#### Merge all the files

* Check if all the files have the same number of columns
    * If not, Remove extra columns
* Filter records which have origin/departure city other than Denver
* Write all records to a new file

In [None]:
import pandas as pd
import os
import glob
import datetime as dt

In [None]:
# Declare all the constants
filename_arr_dep = 'Airline_Arrival_Departure.csv'
unnamed_col_38 = 'Unnamed: 38'
airport_name = 'DEN'
fl_date = 'FL_DATE'
arr_time_blk = 'ARR_TIME_BLK'
dep_time_blk = 'DEP_TIME_BLK'
counts = 'Counts'

In [None]:
# Get all the csv files in the flights folder and sort
flist = [f for f in glob.glob("./Flights/*.csv")]
flist = sorted(flist)

In [None]:
# Retain the data for the airport and filter out all the other airports in each file
# Save the data to a new file

for item in flist:

    air_df = []

    # reading csv file
    air_df = pd.read_csv(item, header=0, encoding='iso-8859-1')

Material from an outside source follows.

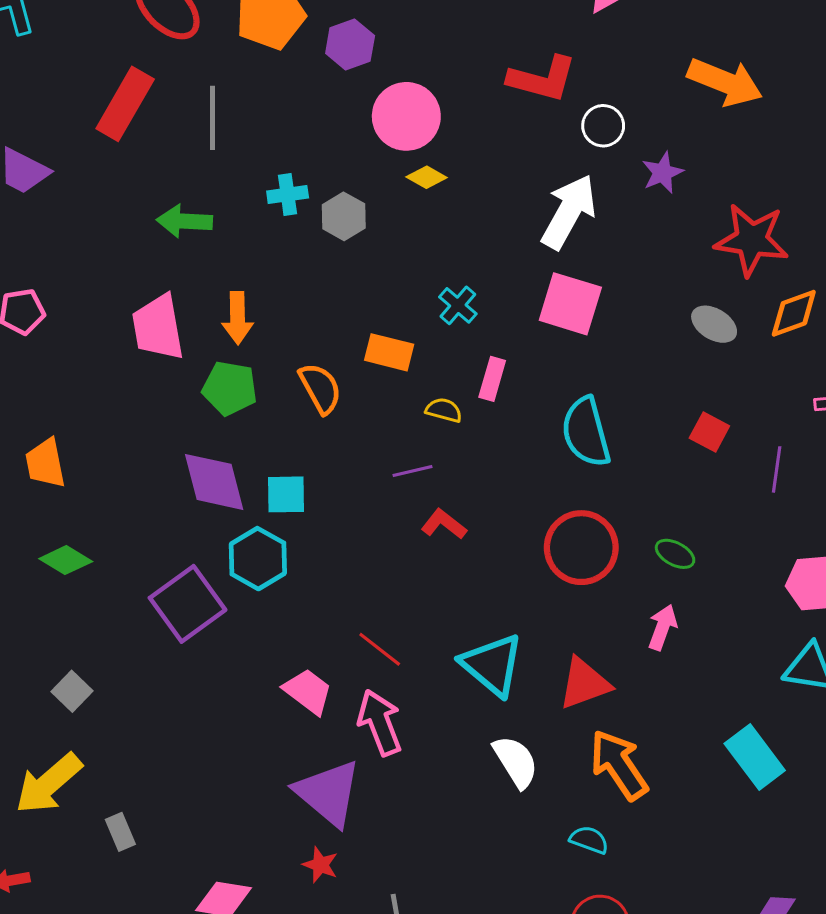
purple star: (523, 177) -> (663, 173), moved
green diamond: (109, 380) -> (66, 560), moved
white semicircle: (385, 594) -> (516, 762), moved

    if unnamed_col_38 in air_df:
        del air_df[unnamed_col_38]

    air_df = air_df[(air_df.ORIGIN == airport_name) |
                    (air_df.DEST == airport_name)]

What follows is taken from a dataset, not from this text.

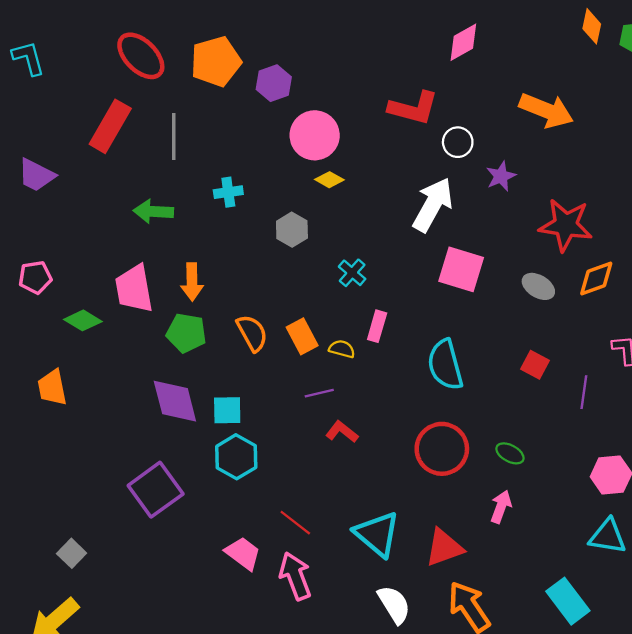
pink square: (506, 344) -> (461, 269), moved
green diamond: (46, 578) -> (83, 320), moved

    #Save data to csv file
    with open(filename_arr_dep, 'a') as f:
        air_df.to_csv(f, mode='a', header=False, index=False)

#### Group all the records of the Airline arrival and departure information by day and by hour

In [None]:
# A manual step here is to add the header to the data after the data is saved in the above step 
# and then run this code chunk

air = pd.read_csv(filename_arr_dep,
                  header=0,
                  encoding='iso-8859-1',
                  low_memory=False)

In [None]:
# Separate Arrivals from the data based on the DEST column and group by arrival blk time
# Save the summarized data in a new file
air_arr = air[air.DEST == airport_name]
air_arr[fl_date] = pd.to_datetime(air_arr[fl_date], infer_datetime_format=True)
air_arr_group = air_arr.sort_values([fl_date], ascending=True).groupby(
    [fl_date, arr_time_blk]).size().reset_index(name=counts)
#Save data to csv file
air_arr_group.to_csv(r'Airline_Arrivals_Group.csv', index=None, header=True)

In [None]:
# Separate Departures from the data based on the ORIGIN column and group by Departure blk time
# Save the summarized data in a new file
air_dep = air[air.ORIGIN == airport_name]
air_dep[fl_date] = pd.to_datetime(air_dep[fl_date], infer_datetime_format=True)
air_dep_group = air_dep.sort_values([fl_date], ascending=True).groupby(
    [fl_date, dep_time_blk]).size().reset_index(name=counts)
#Save data to csv file
air_dep_group.to_csv(r'Airline_Departures_Group.csv', index=None, header=True)